Look Who's Supporting School Choice Now

COMMENTARY Education

Look Who's Supporting School Choice Now

Apr 25, 2001 2 min read
COMMENTARY BY

Former Research Associate

Jennifer is a former Research Associate.
No wonder the California Teachers Association was howling. Ray Haynes actually wanted them to practice what they preach.

Haynes, a Republican state senator from California, recently introduced legislation in Sacramento that would have required public school teachers to send their children to public schools. Teachers cried out in opposition from the Redwood forests of northern California to the Mexican border. "People," said CTA spokesman Mike Myslinski, "have the right to put their children in [private schools]."

Teachers' union officials for school choice? Before Haynes' bill, that group could have met comfortably in a phone booth. Just last fall, that same union led the fight -- ultimately successful -- against California's Proposition 38, an initiative to offer parents private-school vouchers. A dollar for vouchers, the union argued, moved the public-school system a dollar closer to starvation and further from excellence.

So why did Haynes' legislation strike a nerve? As it turns out, one-third of California's teachers send their kids to private schools, a CTA study shows.

But they're not the only school-choice hypocrites around. Federal lawmakers also have opted out of public schools in significant numbers. A Heritage Foundation survey last year found that, among respondents with school-aged children, 40 percent in the House of Representatives and 49 percent in the Senate send or have sent at least one child to private school. Never mind that each attempt to pass a bill to give the rest of America's parents this same opportunity faces staunch opposition from many of these same lawmakers.

Now, if a third of the teachers and nearly half the members of Congress pull their children out of public education, what does that tell us about it? It tells us that those who know most about public education in this country understand the value of choice. But it doesn't tell us why choice shouldn't extend to all families.

It also doesn't tell us what's wrong with programs, such as Florida's A+ Plan, in which students at schools that fail for three straight years become eligible for vouchers. Or the privately funded programs in Cleveland, New York and Washington, D.C., which, a Harvard University study has shown, produce far more achievement than the public school system.

Teachers may view school choice as a threat to their jobs, but what about politicians? Embracing choice could save jobs for some of them. School choice enjoys support across the political spectrum because study after study shows choice and voucher programs work. Black voters -- whose children often get stuck in the nation's worst public schools -- are more likely than whites to support vouchers, according to a poll conducted by the Joint Center for Political and Economic Studies, a non-profit organization specializing in minority issues.
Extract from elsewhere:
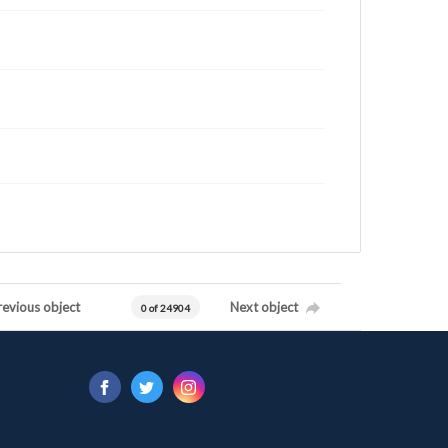
revious object
Next object
0 of 24904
What the unions refuse to understand is that school choice helps public schools. Competition spurs improvement. And the voucher option does not take the best and brightest from the public schools. According to the Washington-based Center for Education Reform, students who are successful in one school tend to stay there, and those in trouble -- low-performing students in need of a change -- tend to look elsewhere.

It's time for the teachers unions to stop denying poor children who attend poor schools the same opportunity their members' children enjoy. It's not a question of radical groups getting control of government money or a church-state argument. Choice advocates favor more scrutiny, more testing, more accountability.

It's not a question of money, either. Voucher amounts typically are for less than the per-student amount spent by the local public school district, and waiting lines for current voucher programs suggest that parents consider the amount sufficient. Besides, the head of the National Education Association, the nation's largest teachers union, says his group won't support voucher programs, even if per-pupil outlays were tripled and directed only to inner cities with failing schools.

So if it's not about the money and it's not about choice, what's it about? Whatever it is, it can't be as important as ensuring that every child gets the best education possible.

Jennifer Garrett is a researcher in Domestic Policy Studies for The Heritage Foundation (www.heritage.org), a public policy research institute.